DOCUMENT TEXT:
------------------------------------------------------------

- Born: November 22, 1952 (age 73) Warsaw, New York, U.S.
- Education: Brown University; University of Illinois at Urbana-Champaign;
- Scientific career
- Fields: Electromagnetics; Photonics; Metamaterials;
- Workplaces: Lawrence Livermore National Laboratory; University of Arizona; University of Technology Sydney;
- Thesis: The Maslov method and the asymptotic Fourier transform: Caustic analysis (1980)
- Doctoral advisor: Georges A. Deschamps

= Richard W. Ziolkowski =

American electrical engineer and academic

Richard W. Ziolkowski is an American electrical engineer and academician, who was the president of the IEEE Antennas and Propagation Society (2005), and a former vice president of this same society (2004). In 2006, he became an OSA Fellow. He is also an IEEE Fellow. He was born on November 22, 1952, in Warsaw, New York.

==Career==
Ziolkowski has a dual appointment at the University of Arizona. He is a professor of electrical and computer engineering, and a professor of the optical sciences. He has been a full professor of electrical and computer engineering since 1996. Has been a professor of optical sciences since 2006. In 1990, he began at the University of Arizona as an associate professor in the department of Electrical and Computer Engineering. During his time at this university he was awarded the Kenneth Von Behren Chaired Professor (2003–2005) and is currently the Litton Industries John M. Leonis Distinguished Professor.

------------------------------------------------------------

DATA EXTRACT:
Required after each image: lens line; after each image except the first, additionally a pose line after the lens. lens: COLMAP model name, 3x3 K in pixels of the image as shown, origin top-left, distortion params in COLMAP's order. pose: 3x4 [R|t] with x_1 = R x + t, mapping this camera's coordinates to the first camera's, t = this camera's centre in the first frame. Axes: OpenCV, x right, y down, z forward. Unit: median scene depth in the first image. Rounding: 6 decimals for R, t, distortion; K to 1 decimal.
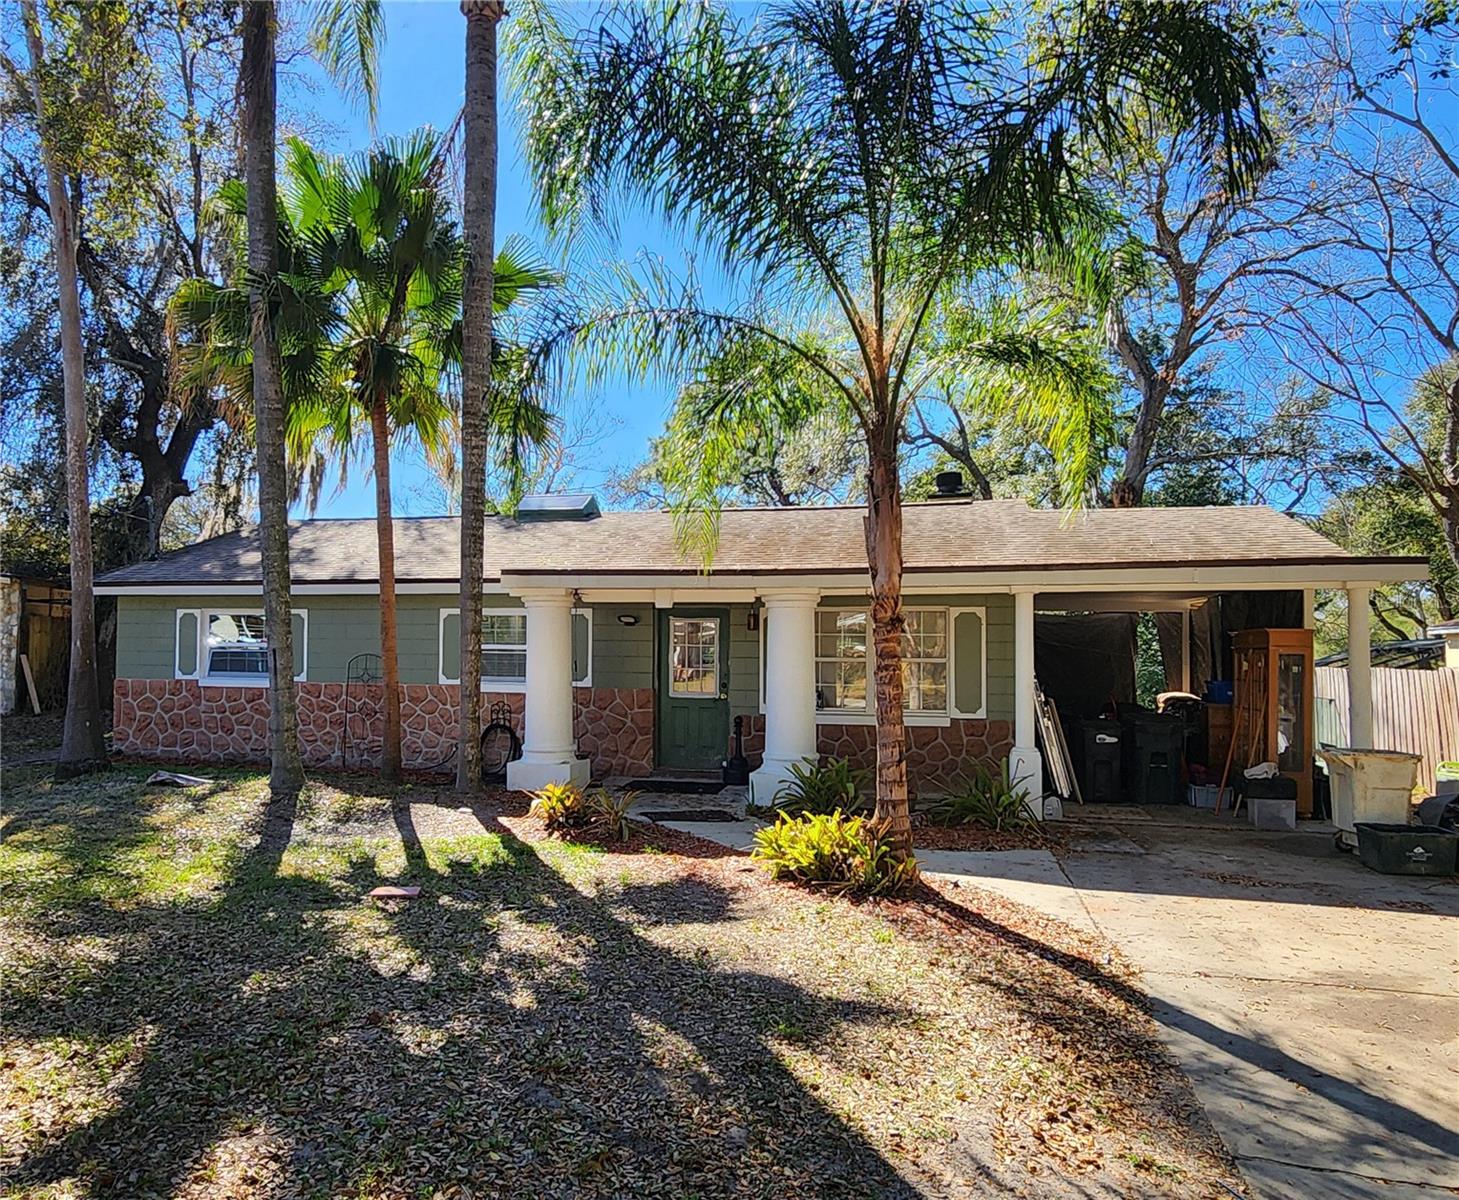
lens RADIAL K [[1058.2, 0, 729.5], [0, 1058.2, 600.0], [0, 0, 1]] dist [0.000222, 0.004338]
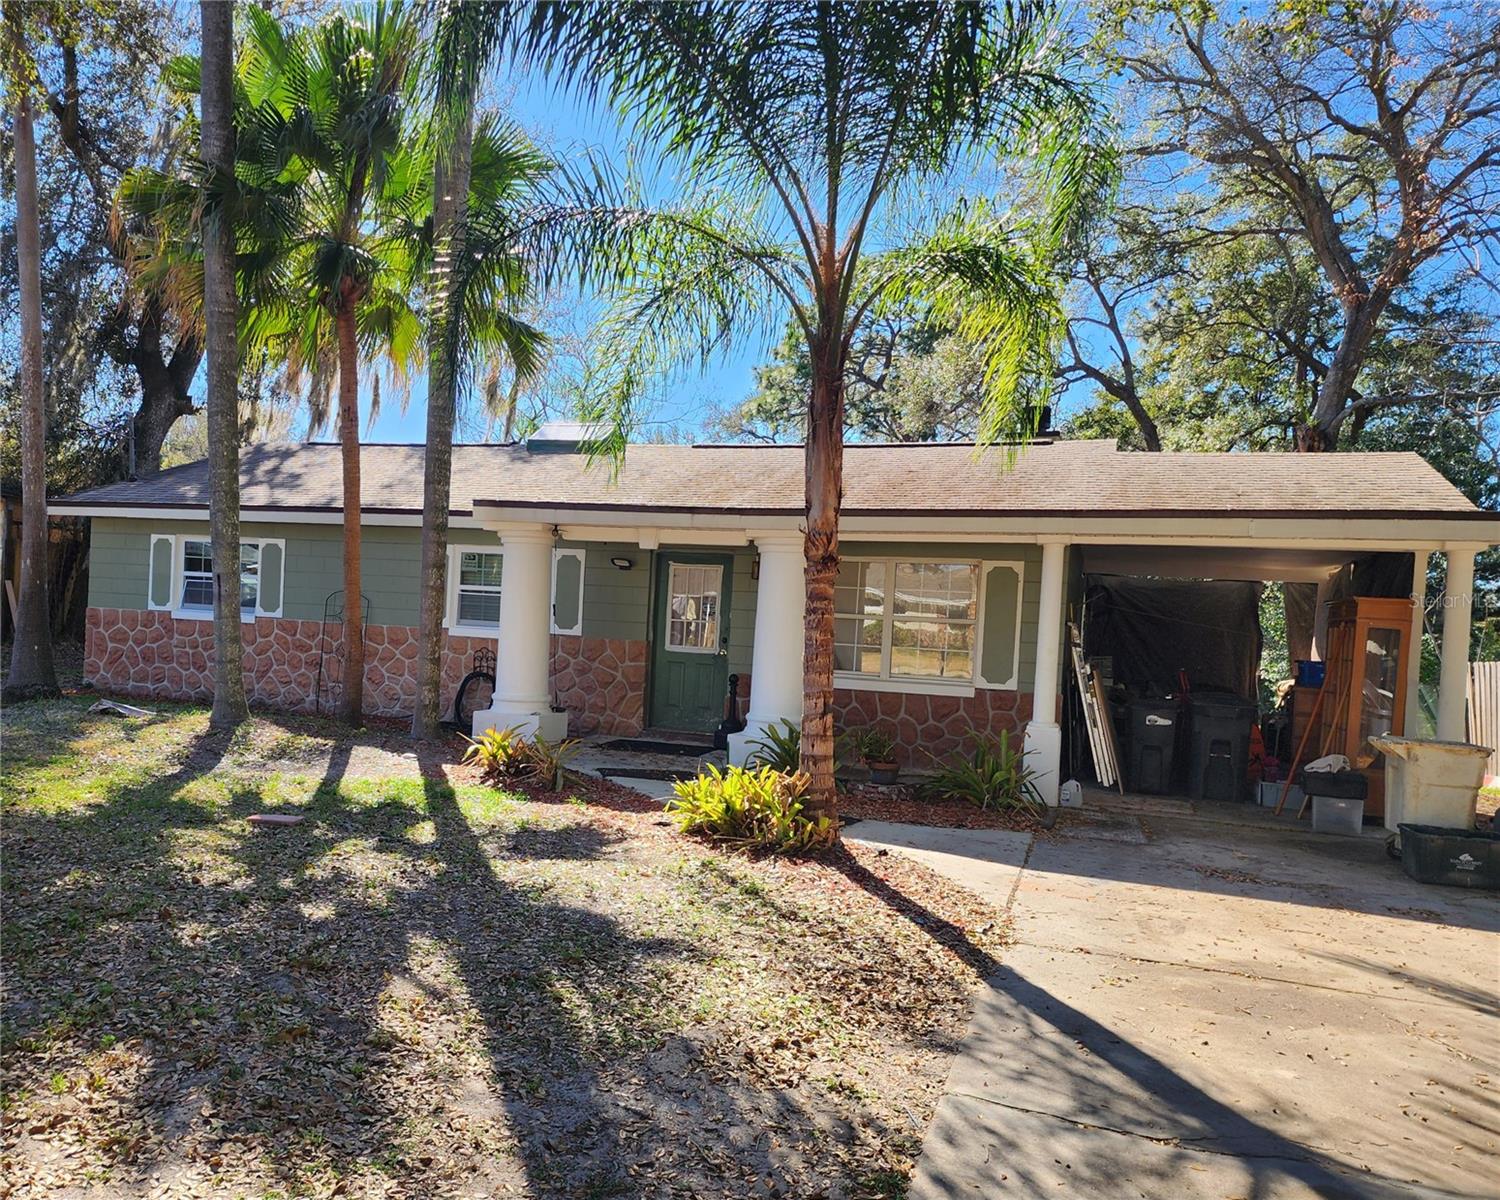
lens RADIAL K [[1222.9, 0, 684.0], [0, 1222.9, 629.8], [0, 0, 1]] dist [0.115427, -0.147037]
pose [[0.992533, 0.043630, -0.113904, 0.095954], [-0.036796, 0.997433, 0.061428, 0.011874], [0.116292, -0.056778, 0.991591, -0.034691]]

------------------------------------------------------------

EXERCISE INSTRUCTIONS:
**a.** Rewrite the part of the Richard W. Ziolkowski biography that begins at the words "- Born: November" and stops after "Caustic analysis (1980)", replacing "Photonics" with "Optics".
**b.** Translate this sentence from the Richard W. Ziolkowski biography into Spanish: "In 2006, he became an OSA Fellow."
**c.** Go on with the Richard W. Ziolkowski biography from the point where it stops.
The listing has no connection to the Richard W. Ziolkowski biography.

ANSWERS TO THE EXERCISES:
**a.**
- Born: November 22, 1952 (age 73) Warsaw, New York, U.S.
- Education: Brown University; University of Illinois at Urbana-Champaign;
- Scientific career
- Fields: Electromagnetics; Optics; Metamaterials;
- Workplaces: Lawrence Livermore National Laboratory; University of Arizona; University of Technology Sydney;
- Thesis: The Maslov method and the asymptotic Fourier transform: Caustic analysis (1980)

**b.** En 2006, se convirtió en Fellow de la OSA.

**c.**
Before his first position at the University of Arizona, he was employed by Lawrence Livermore National Laboratory from 1981 to 1990.

=== 2010-present ===

In 2012, he was awarded an Honorary Doctorate from the Technical University of Denmark (DTU), in recognition of “outstanding and seminal contributions to metamaterial-inspired antennas.” The ceremony was attended by Queen Margrethe II of Denmark and the US Ambassador to Denmark, Laurie S. Fulton.

From 2014 to 2015, Ziolkowski was the Fulbright Distinguished Chair in Advanced Science and Technology for the Australian Defense Science and Technology Organization, where he conducted research on metamaterial-engineered structures and how these structures can be used to control scattering and absorption of electromagnetic and acoustic waves.

As of 2016, Ziolkowski is serving as a distinguished professor at the University of Technology Sydney (UTS), in Sydney, Australia, where he is continuing his metamaterials research.

==Education and training==
At Brown University, in 1974, Richard Ziolkowski earned an Sc.B degree in physics, magna cum laude with honors. He then attended the University of Illinois at Urbana-Champaign. There he received both his M.S. and Ph.D. degrees in physics, in 1975 and 1980, respectively. While earning his graduate degrees, Ziolkowski was also a Graduate Teaching Assistant (1974–1977) and then Graduate Research Assistant (1975–1976). During his doctoral studies, he was supervised by Georges A. Deschamps.

==Society memberships==
His academic and research achievement, can be reflected by his membership in the engineering honor society Tau Beta Pi, the honor society of research scientists and engineers Sigma Xi, and the multidisciplinary, academic, honor society Phi Kappa Phi.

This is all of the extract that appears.